Ha commentato Fausto Di Giulio: “Abbiamo sostenuto con gioia questa iniziativa di recupero di una pagina importante della storia di questo territorio, partendo da pochi indizi e con un lavoro corale di ricerca d’archivio, coinvolgendo storici ed esperti di araldica. Un ringraziamento postumo va anche a Eugenio e Concetta, da generazioni contadini di Goriano, che decisero nel 1950 di aprire in questo palazzo una bottega, basata quasi completamente sul baratto e l’economia circolare, e nel consolidare e ‘modernizzare’ la facciata esterna con del cemento, ebbero la sensibilità e l’accortezza di ‘salvare’ quello che rimaneva dell’enigmatico stemma. Senza questa sensibilità quello stemma sarebbe svanito per sempre“.
E ha aggiunto: “il nostro sguardo non è rivolto al passato, ma al presente al futuro del paese che amiamo. Questo antico edificio, oggi ancora più ricco di significato, diventerà il fulcro di un museo interattivo ed esperienziale e trasformazionale, per attirare turisti, soprattutto dall’estero, per supportare la crescita del Parco Sirente-Velino e la valle dell’Aterno, partendo dal grande patrimonio materiale della civiltà contadina e delle montagne. L’obiettivo quello di riconnettere i visitatori con la natura con i valori autentici dell’esistenza. Del resto, grazie agli aiuti per la ricostruzione post sisma abbiamo messo in sicurezza l’immobile.
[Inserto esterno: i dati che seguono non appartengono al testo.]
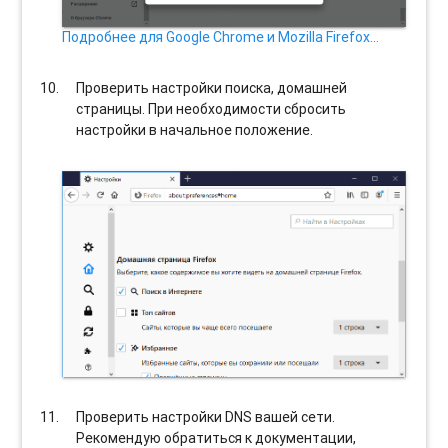
Подробнее для Google Chrome и Mozilla Firefox…
Проверить настройки поиска, домашней
страницы. При необходимости сбросить
настройки в начальное положение.
Проверить настройки DNS вашей сети.
Рекомендую обратиться к документации,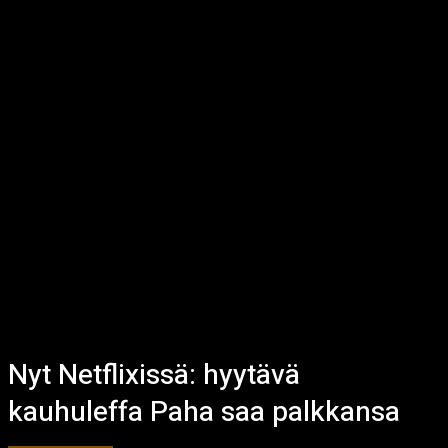
Nyt Netflixissä: hyytävä
kauhuleffa Paha saa palkkansa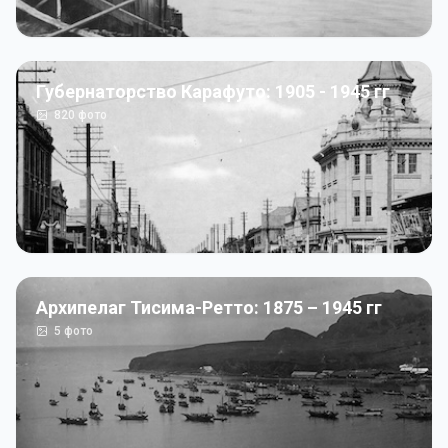
Губернаторство Карафуто: 1905 - 1945 гг
820
фото
Архипелаг Тисима-Ретто: 1875 – 1945 гг
5
фото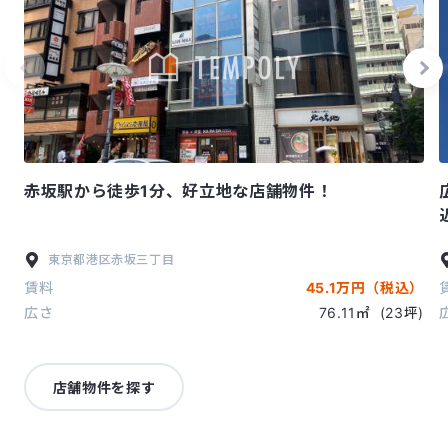
赤坂駅から徒歩1分、好立地な店舗物件！
東京都
港区
赤坂三丁目
賃料
45.1万円（税込）
広さ
76.11㎡
(23坪)
店舗物件を探す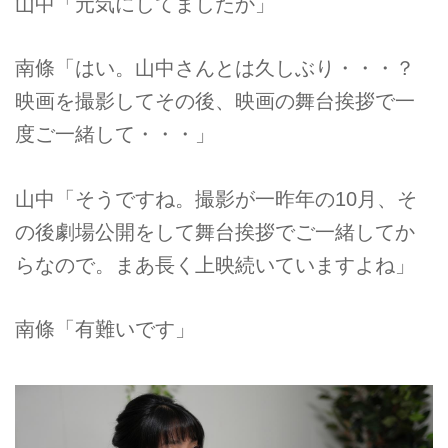
山中「元気にしてましたか」
南條「はい。山中さんとは久しぶり・・・？
映画を撮影してその後、映画の舞台挨拶で一
度ご一緒して・・・」
山中「そうですね。撮影が一昨年の10月、そ
の後劇場公開をして舞台挨拶でご一緒してか
らなので。まあ長く上映続いていますよね」
南條「有難いです」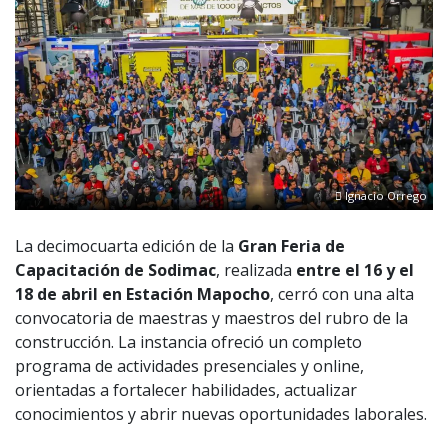
Ignacio Orrego
La decimocuarta edición de la
Gran Feria de
Capacitación de Sodimac
, realizada
entre el 16 y el
18 de abril en Estación Mapocho
, cerró con una alta
convocatoria de maestras y maestros del rubro de la
construcción. La instancia ofreció un completo
programa de actividades presenciales y online,
orientadas a fortalecer habilidades, actualizar
conocimientos y abrir nuevas oportunidades laborales.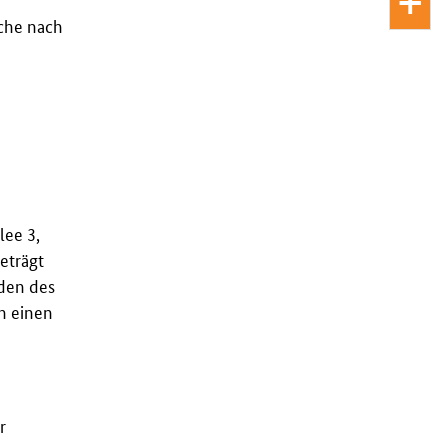
oche nach
lee 3,
eträgt
nden des
h einen
r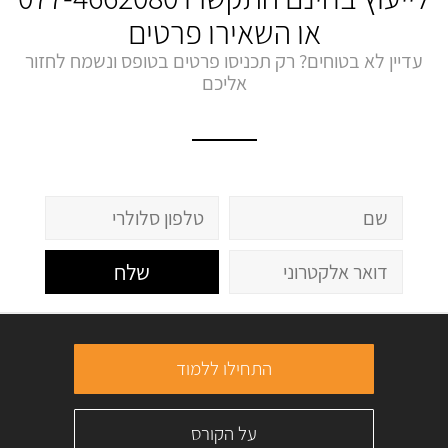
או השאירו פרטים
עדיין לא בטוחים? רק תכניסו פרטים בטופס ונשמח לחזור
אליכם
שלח
התחילו ללמוד
על הקורס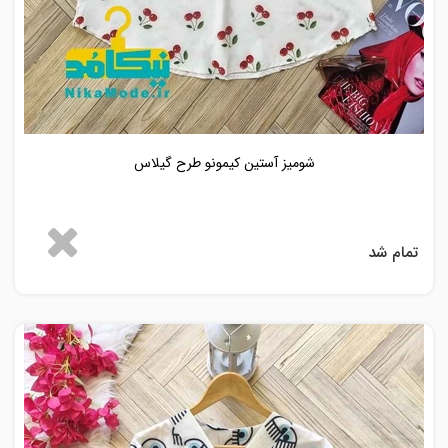
شومیز آستین کیمونو طرح گیلاس
تمام شد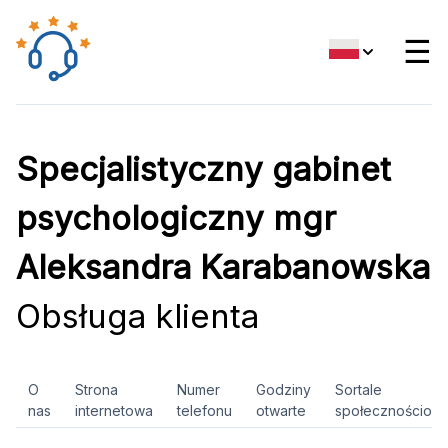
☰
Specjalistyczny gabinet
psychologiczny mgr
Aleksandra Karabanowska
Obsługa klienta
O
Strona
Numer
Godziny
Sortale
nas
internetowa
telefonu
otwarte
społecznościow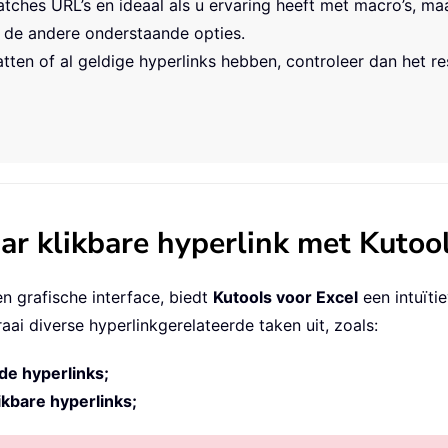
atches URL’s en ideaal als u ervaring heeft met macro’s, m
n de andere onderstaande opties.
ten of al geldige hyperlinks hebben, controleer dan het r
r klikbare hyperlink met Kutool
n grafische interface, biedt
Kutools voor Excel
een intuïtie
ai diverse hyperlinkgerelateerde taken uit, zoals:
de hyperlinks;
ikbare hyperlinks;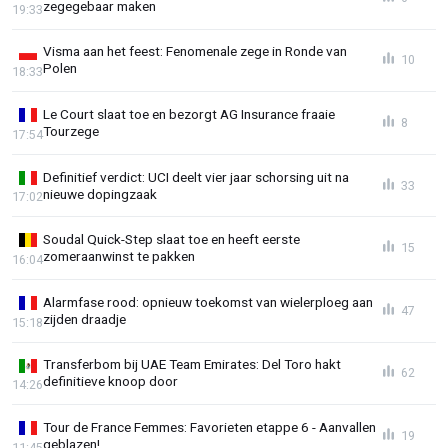
zegegebaar maken
19:33
Visma aan het feest: Fenomenale zege in Ronde van
10
Polen
18:33
Le Court slaat toe en bezorgt AG Insurance fraaie
8
Tourzege
17:54
Definitief verdict: UCI deelt vier jaar schorsing uit na
33
nieuwe dopingzaak
17:02
Soudal Quick-Step slaat toe en heeft eerste
15
zomeraanwinst te pakken
16:04
Alarmfase rood: opnieuw toekomst van wielerploeg aan
47
zijden draadje
15:18
Transferbom bij UAE Team Emirates: Del Toro hakt
62
definitieve knoop door
14:26
Tour de France Femmes: Favorieten etappe 6 - Aanvallen
19
geblazen!
11:45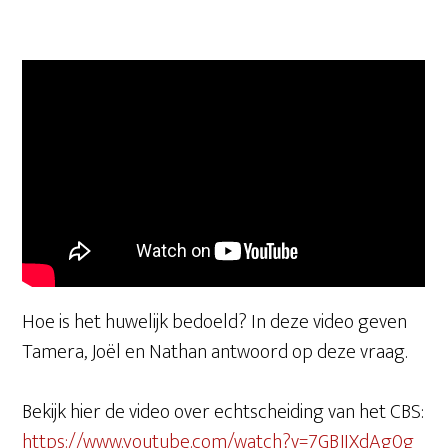
Hoe is het huwelijk bedoeld? In deze video geven
Tamera, Joël en Nathan antwoord op deze vraag.
Bekijk hier de video over echtscheiding van het CBS:
https://www.youtube.com/watch?v=7GBJIXdAg0g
Cosa impossibile senza questo supporto. Invece di farci un altro comodo mini-appartamento, abbiamo voluto sia salvarne il valore storico che metterlo a beneficio di tutto il paese, in virtù della filosofia del ‘give back’, ridare al territorio una parte di quello che si è ricevuto”
Ha concluso la sindaca Mariani: “esprimo la riconoscenza a nome di tutta la comunità alla famiglia Di Giulio che hanno affrontato a proprie le spese questo intervento. Il paese si arricchisce ora di un nuovo elemento storico di grande valore. Con la ricostruzione post-sismica 2009, del resto, si sono recuperati molti altri elementi architettonici di pregio, nascosti e non più leggibili. A noi il compito di essere custodi della bellezza ritrovata”.